EXERCISE DATA Block Start

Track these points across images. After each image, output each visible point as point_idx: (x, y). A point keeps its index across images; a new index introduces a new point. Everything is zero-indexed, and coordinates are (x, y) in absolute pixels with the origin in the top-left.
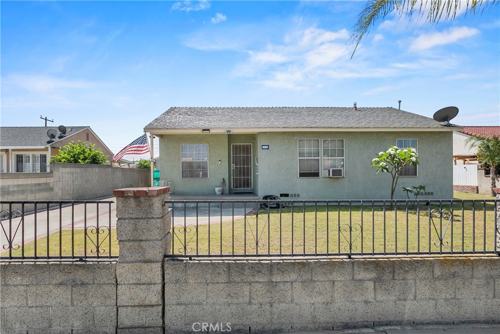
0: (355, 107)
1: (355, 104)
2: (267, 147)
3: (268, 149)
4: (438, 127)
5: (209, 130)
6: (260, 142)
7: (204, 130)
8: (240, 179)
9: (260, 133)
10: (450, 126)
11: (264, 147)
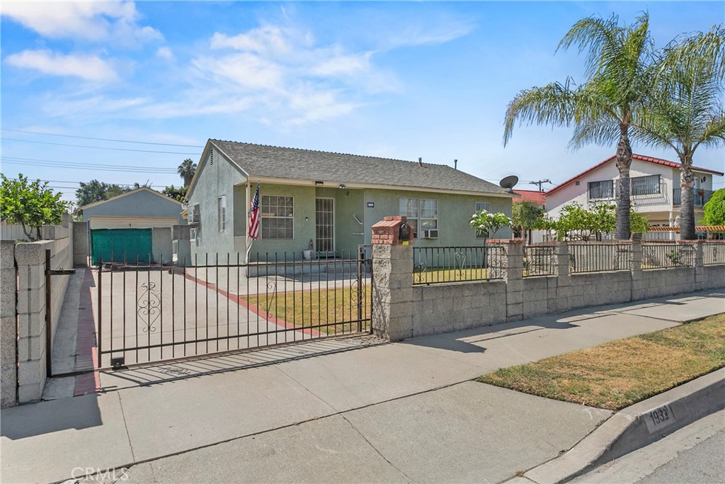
0: (421, 163)
1: (420, 159)
2: (372, 205)
3: (373, 207)
4: (504, 192)
5: (322, 183)
6: (367, 198)
7: (316, 182)
8: (321, 240)
9: (365, 189)
10: (511, 192)
11: (369, 205)
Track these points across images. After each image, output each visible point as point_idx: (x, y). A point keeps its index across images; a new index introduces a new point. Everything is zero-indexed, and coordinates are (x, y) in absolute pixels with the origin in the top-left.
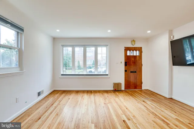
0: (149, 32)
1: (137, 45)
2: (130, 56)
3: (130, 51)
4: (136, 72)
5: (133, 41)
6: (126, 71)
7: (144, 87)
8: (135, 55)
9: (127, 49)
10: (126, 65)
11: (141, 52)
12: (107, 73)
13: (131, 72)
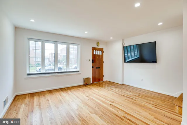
0: (111, 38)
1: (100, 47)
2: (95, 55)
3: (96, 51)
4: (99, 68)
5: (98, 43)
6: (93, 67)
7: (105, 79)
8: (99, 54)
9: (94, 49)
10: (93, 62)
11: (103, 52)
12: (78, 70)
13: (97, 68)
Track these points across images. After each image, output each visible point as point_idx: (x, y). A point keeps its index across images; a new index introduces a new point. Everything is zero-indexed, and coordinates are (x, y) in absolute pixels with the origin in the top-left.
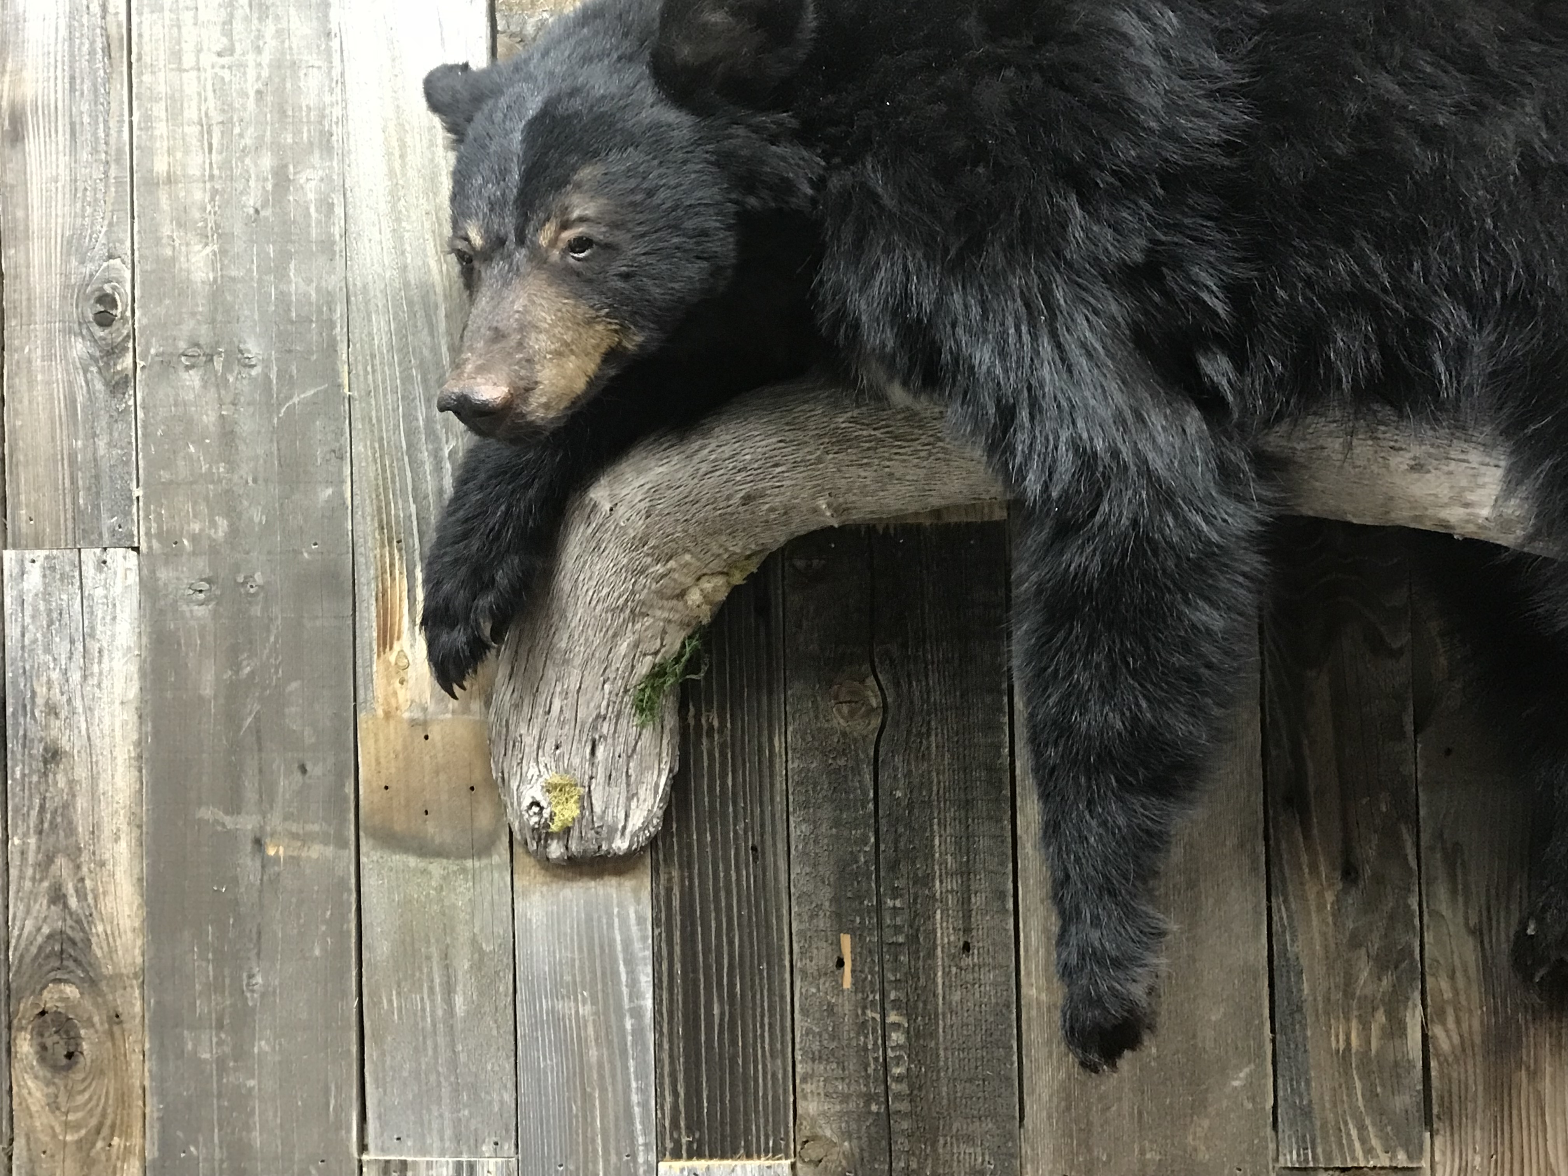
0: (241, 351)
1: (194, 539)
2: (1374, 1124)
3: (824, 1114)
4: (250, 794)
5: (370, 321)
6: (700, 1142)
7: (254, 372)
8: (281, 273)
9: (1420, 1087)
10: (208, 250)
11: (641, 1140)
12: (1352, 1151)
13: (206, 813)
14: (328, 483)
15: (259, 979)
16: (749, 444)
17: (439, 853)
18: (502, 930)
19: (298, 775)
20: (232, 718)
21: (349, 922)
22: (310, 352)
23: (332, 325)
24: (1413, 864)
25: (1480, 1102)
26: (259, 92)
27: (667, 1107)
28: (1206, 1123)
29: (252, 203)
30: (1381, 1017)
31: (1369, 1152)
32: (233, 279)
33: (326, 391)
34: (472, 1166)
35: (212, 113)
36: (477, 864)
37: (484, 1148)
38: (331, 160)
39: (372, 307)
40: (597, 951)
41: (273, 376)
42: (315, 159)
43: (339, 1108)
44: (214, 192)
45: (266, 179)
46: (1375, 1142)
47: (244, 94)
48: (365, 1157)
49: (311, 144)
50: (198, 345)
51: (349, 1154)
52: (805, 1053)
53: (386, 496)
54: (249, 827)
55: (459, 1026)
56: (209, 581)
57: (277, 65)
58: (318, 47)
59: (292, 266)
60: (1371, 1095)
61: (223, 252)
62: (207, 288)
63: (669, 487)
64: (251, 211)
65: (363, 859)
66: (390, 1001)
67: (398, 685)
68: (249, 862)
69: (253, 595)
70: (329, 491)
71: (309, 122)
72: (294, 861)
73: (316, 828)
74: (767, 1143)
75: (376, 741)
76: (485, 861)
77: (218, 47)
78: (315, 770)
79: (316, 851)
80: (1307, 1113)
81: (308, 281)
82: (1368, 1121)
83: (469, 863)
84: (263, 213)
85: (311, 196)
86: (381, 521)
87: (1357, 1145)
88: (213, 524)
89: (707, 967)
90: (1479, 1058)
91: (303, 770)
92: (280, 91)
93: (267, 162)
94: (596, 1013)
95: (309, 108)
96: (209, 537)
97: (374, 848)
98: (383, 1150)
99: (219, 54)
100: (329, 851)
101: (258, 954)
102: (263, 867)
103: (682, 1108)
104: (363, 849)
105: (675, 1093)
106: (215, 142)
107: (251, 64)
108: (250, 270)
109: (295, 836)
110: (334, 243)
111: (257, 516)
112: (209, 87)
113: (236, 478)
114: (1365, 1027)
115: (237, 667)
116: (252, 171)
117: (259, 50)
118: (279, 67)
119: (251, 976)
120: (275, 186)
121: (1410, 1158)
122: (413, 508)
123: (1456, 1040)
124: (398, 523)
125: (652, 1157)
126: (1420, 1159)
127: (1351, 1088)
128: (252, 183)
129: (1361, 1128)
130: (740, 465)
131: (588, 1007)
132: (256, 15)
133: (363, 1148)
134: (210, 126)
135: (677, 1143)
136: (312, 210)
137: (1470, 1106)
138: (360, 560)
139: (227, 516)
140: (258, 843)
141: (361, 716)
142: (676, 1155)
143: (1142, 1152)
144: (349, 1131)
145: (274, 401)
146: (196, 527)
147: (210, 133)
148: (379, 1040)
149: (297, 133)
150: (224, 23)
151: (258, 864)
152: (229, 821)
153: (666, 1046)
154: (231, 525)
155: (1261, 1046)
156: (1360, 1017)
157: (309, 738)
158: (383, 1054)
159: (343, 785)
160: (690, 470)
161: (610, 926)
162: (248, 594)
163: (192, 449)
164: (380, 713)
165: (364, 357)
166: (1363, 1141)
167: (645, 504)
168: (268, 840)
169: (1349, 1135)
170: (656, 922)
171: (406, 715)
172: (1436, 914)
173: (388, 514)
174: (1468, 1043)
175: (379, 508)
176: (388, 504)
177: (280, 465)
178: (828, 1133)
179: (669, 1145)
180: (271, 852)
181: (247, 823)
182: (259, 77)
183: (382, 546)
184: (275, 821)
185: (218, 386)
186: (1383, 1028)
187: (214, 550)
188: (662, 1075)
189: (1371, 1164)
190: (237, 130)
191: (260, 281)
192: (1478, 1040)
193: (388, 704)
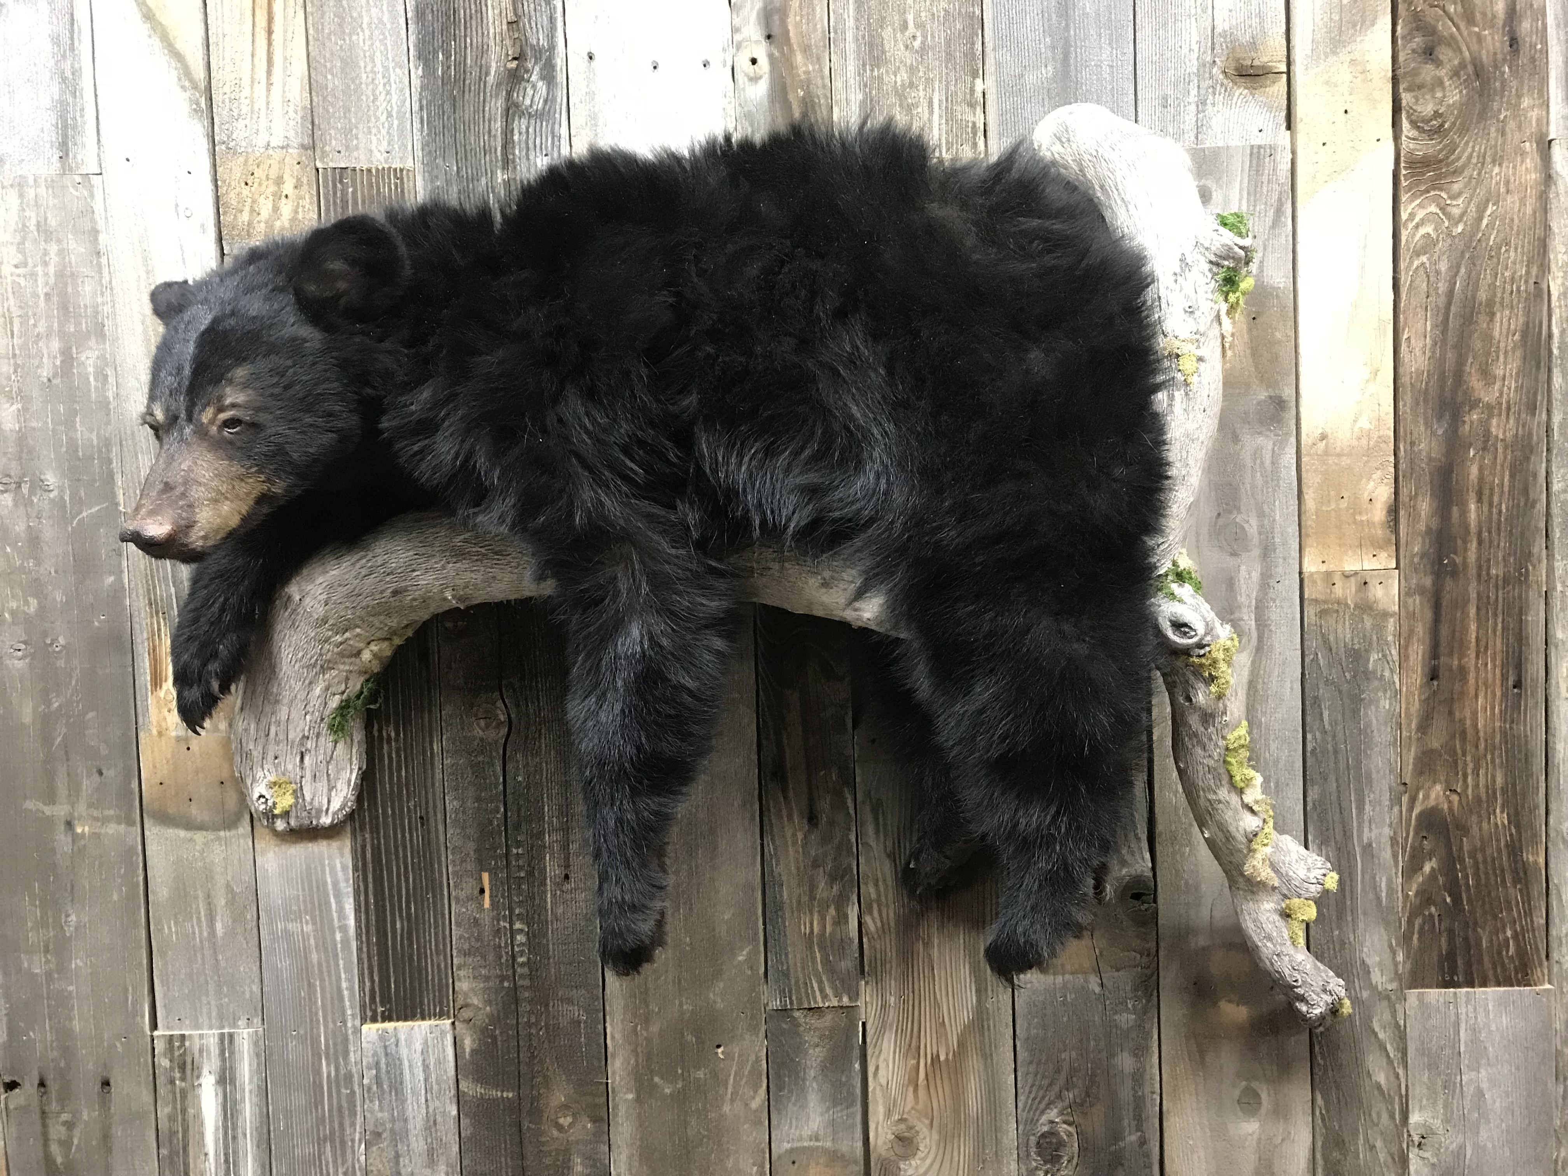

EXERCISE DATA Block End

TASK: Convert the lines of all the items above into a Markdown table with the columns Row and Line, numbering each line and skipping blank lines. Omit the pictures from the table.

RESULT OF THE EXERCISE:
| Row | Line |
|---|---|
| 1 | Track these points across images. After each image, output each visible point as point_idx: (x, y). A point keeps its index across images; a new index introduces a new point. Everything is zero-indexed, and coordinates are (x, y) in absolute pixels with the origin in the top-left. |
| 2 | 0: (355, 107) |
| 3 | 1: (355, 104) |
| 4 | 2: (267, 147) |
| 5 | 3: (268, 149) |
| 6 | 4: (438, 127) |
| 7 | 5: (209, 130) |
| 8 | 6: (260, 142) |
| 9 | 7: (204, 130) |
| 10 | 8: (240, 179) |
| 11 | 9: (260, 133) |
| 12 | 10: (450, 126) |
| 13 | 11: (264, 147) |
| 14 | 0: (421, 163) |
| 15 | 1: (420, 159) |
| 16 | 2: (372, 205) |
| 17 | 3: (373, 207) |
| 18 | 4: (504, 192) |
| 19 | 5: (322, 183) |
| 20 | 6: (367, 198) |
| 21 | 7: (316, 182) |
| 22 | 8: (321, 240) |
| 23 | 9: (365, 189) |
| 24 | 10: (511, 192) |
| 25 | 11: (369, 205) |
| 26 | Track these points across images. After each image, output each visible point as point_idx: (x, y). A point keeps its index across images; a new index introduces a new point. Everything is zero-indexed, and coordinates are (x, y) in absolute pixels with the origin in the top-left. |
| 27 | 0: (149, 32) |
| 28 | 1: (137, 45) |
| 29 | 2: (130, 56) |
| 30 | 3: (130, 51) |
| 31 | 4: (136, 72) |
| 32 | 5: (133, 41) |
| 33 | 6: (126, 71) |
| 34 | 7: (144, 87) |
| 35 | 8: (135, 55) |
| 36 | 9: (127, 49) |
| 37 | 10: (126, 65) |
| 38 | 11: (141, 52) |
| 39 | 12: (107, 73) |
| 40 | 13: (131, 72) |
| 41 | 0: (111, 38) |
| 42 | 1: (100, 47) |
| 43 | 2: (95, 55) |
| 44 | 3: (96, 51) |
| 45 | 4: (99, 68) |
| 46 | 5: (98, 43) |
| 47 | 6: (93, 67) |
| 48 | 7: (105, 79) |
| 49 | 8: (99, 54) |
| 50 | 9: (94, 49) |
| 51 | 10: (93, 62) |
| 52 | 11: (103, 52) |
| 53 | 12: (78, 70) |
| 54 | 13: (97, 68) |
| 55 | Track these points across images. After each image, output each visible point as point_idx: (x, y). A point keeps its index across images; a new index introduces a new point. Everything is zero-indexed, and coordinates are (x, y) in absolute pixels with the origin in the top-left. |
| 56 | 0: (241, 351) |
| 57 | 1: (194, 539) |
| 58 | 2: (1374, 1124) |
| 59 | 3: (824, 1114) |
| 60 | 4: (250, 794) |
| 61 | 5: (370, 321) |
| 62 | 6: (700, 1142) |
| 63 | 7: (254, 372) |
| 64 | 8: (281, 273) |
| 65 | 9: (1420, 1087) |
| 66 | 10: (208, 250) |
| 67 | 11: (641, 1140) |
| 68 | 12: (1352, 1151) |
| 69 | 13: (206, 813) |
| 70 | 14: (328, 483) |
| 71 | 15: (259, 979) |
| 72 | 16: (749, 444) |
| 73 | 17: (439, 853) |
| 74 | 18: (502, 930) |
| 75 | 19: (298, 775) |
| 76 | 20: (232, 718) |
| 77 | 21: (349, 922) |
| 78 | 22: (310, 352) |
| 79 | 23: (332, 325) |
| 80 | 24: (1413, 864) |
| 81 | 25: (1480, 1102) |
| 82 | 26: (259, 92) |
| 83 | 27: (667, 1107) |
| 84 | 28: (1206, 1123) |
| 85 | 29: (252, 203) |
| 86 | 30: (1381, 1017) |
| 87 | 31: (1369, 1152) |
| 88 | 32: (233, 279) |
| 89 | 33: (326, 391) |
| 90 | 34: (472, 1166) |
| 91 | 35: (212, 113) |
| 92 | 36: (477, 864) |
| 93 | 37: (484, 1148) |
| 94 | 38: (331, 160) |
| 95 | 39: (372, 307) |
| 96 | 40: (597, 951) |
| 97 | 41: (273, 376) |
| 98 | 42: (315, 159) |
| 99 | 43: (339, 1108) |
| 100 | 44: (214, 192) |
| 101 | 45: (266, 179) |
| 102 | 46: (1375, 1142) |
| 103 | 47: (244, 94) |
| 104 | 48: (365, 1157) |
| 105 | 49: (311, 144) |
| 106 | 50: (198, 345) |
| 107 | 51: (349, 1154) |
| 108 | 52: (805, 1053) |
| 109 | 53: (386, 496) |
| 110 | 54: (249, 827) |
| 111 | 55: (459, 1026) |
| 112 | 56: (209, 581) |
| 113 | 57: (277, 65) |
| 114 | 58: (318, 47) |
| 115 | 59: (292, 266) |
| 116 | 60: (1371, 1095) |
| 117 | 61: (223, 252) |
| 118 | 62: (207, 288) |
| 119 | 63: (669, 487) |
| 120 | 64: (251, 211) |
| 121 | 65: (363, 859) |
| 122 | 66: (390, 1001) |
| 123 | 67: (398, 685) |
| 124 | 68: (249, 862) |
| 125 | 69: (253, 595) |
| 126 | 70: (329, 491) |
| 127 | 71: (309, 122) |
| 128 | 72: (294, 861) |
| 129 | 73: (316, 828) |
| 130 | 74: (767, 1143) |
| 131 | 75: (376, 741) |
| 132 | 76: (485, 861) |
| 133 | 77: (218, 47) |
| 134 | 78: (315, 770) |
| 135 | 79: (316, 851) |
| 136 | 80: (1307, 1113) |
| 137 | 81: (308, 281) |
| 138 | 82: (1368, 1121) |
| 139 | 83: (469, 863) |
| 140 | 84: (263, 213) |
| 141 | 85: (311, 196) |
| 142 | 86: (381, 521) |
| 143 | 87: (1357, 1145) |
| 144 | 88: (213, 524) |
| 145 | 89: (707, 967) |
| 146 | 90: (1479, 1058) |
| 147 | 91: (303, 770) |
| 148 | 92: (280, 91) |
| 149 | 93: (267, 162) |
| 150 | 94: (596, 1013) |
| 151 | 95: (309, 108) |
| 152 | 96: (209, 537) |
| 153 | 97: (374, 848) |
| 154 | 98: (383, 1150) |
| 155 | 99: (219, 54) |
| 156 | 100: (329, 851) |
| 157 | 101: (258, 954) |
| 158 | 102: (263, 867) |
| 159 | 103: (682, 1108) |
| 160 | 104: (363, 849) |
| 161 | 105: (675, 1093) |
| 162 | 106: (215, 142) |
| 163 | 107: (251, 64) |
| 164 | 108: (250, 270) |
| 165 | 109: (295, 836) |
| 166 | 110: (334, 243) |
| 167 | 111: (257, 516) |
| 168 | 112: (209, 87) |
| 169 | 113: (236, 478) |
| 170 | 114: (1365, 1027) |
| 171 | 115: (237, 667) |
| 172 | 116: (252, 171) |
| 173 | 117: (259, 50) |
| 174 | 118: (279, 67) |
| 175 | 119: (251, 976) |
| 176 | 120: (275, 186) |
| 177 | 121: (1410, 1158) |
| 178 | 122: (413, 508) |
| 179 | 123: (1456, 1040) |
| 180 | 124: (398, 523) |
| 181 | 125: (652, 1157) |
| 182 | 126: (1420, 1159) |
| 183 | 127: (1351, 1088) |
| 184 | 128: (252, 183) |
| 185 | 129: (1361, 1128) |
| 186 | 130: (740, 465) |
| 187 | 131: (588, 1007) |
| 188 | 132: (256, 15) |
| 189 | 133: (363, 1148) |
| 190 | 134: (210, 126) |
| 191 | 135: (677, 1143) |
| 192 | 136: (312, 210) |
| 193 | 137: (1470, 1106) |
| 194 | 138: (360, 560) |
| 195 | 139: (227, 516) |
| 196 | 140: (258, 843) |
| 197 | 141: (361, 716) |
| 198 | 142: (676, 1155) |
| 199 | 143: (1142, 1152) |
| 200 | 144: (349, 1131) |
| 201 | 145: (274, 401) |
| 202 | 146: (196, 527) |
| 203 | 147: (210, 133) |
| 204 | 148: (379, 1040) |
| 205 | 149: (297, 133) |
| 206 | 150: (224, 23) |
| 207 | 151: (258, 864) |
| 208 | 152: (229, 821) |
| 209 | 153: (666, 1046) |
| 210 | 154: (231, 525) |
| 211 | 155: (1261, 1046) |
| 212 | 156: (1360, 1017) |
| 213 | 157: (309, 738) |
| 214 | 158: (383, 1054) |
| 215 | 159: (343, 785) |
| 216 | 160: (690, 470) |
| 217 | 161: (610, 926) |
| 218 | 162: (248, 594) |
| 219 | 163: (192, 449) |
| 220 | 164: (380, 713) |
| 221 | 165: (364, 357) |
| 222 | 166: (1363, 1141) |
| 223 | 167: (645, 504) |
| 224 | 168: (268, 840) |
| 225 | 169: (1349, 1135) |
| 226 | 170: (656, 922) |
| 227 | 171: (406, 715) |
| 228 | 172: (1436, 914) |
| 229 | 173: (388, 514) |
| 230 | 174: (1468, 1043) |
| 231 | 175: (379, 508) |
| 232 | 176: (388, 504) |
| 233 | 177: (280, 465) |
| 234 | 178: (828, 1133) |
| 235 | 179: (669, 1145) |
| 236 | 180: (271, 852) |
| 237 | 181: (247, 823) |
| 238 | 182: (259, 77) |
| 239 | 183: (382, 546) |
| 240 | 184: (275, 821) |
| 241 | 185: (218, 386) |
| 242 | 186: (1383, 1028) |
| 243 | 187: (214, 550) |
| 244 | 188: (662, 1075) |
| 245 | 189: (1371, 1164) |
| 246 | 190: (237, 130) |
| 247 | 191: (260, 281) |
| 248 | 192: (1478, 1040) |
| 249 | 193: (388, 704) |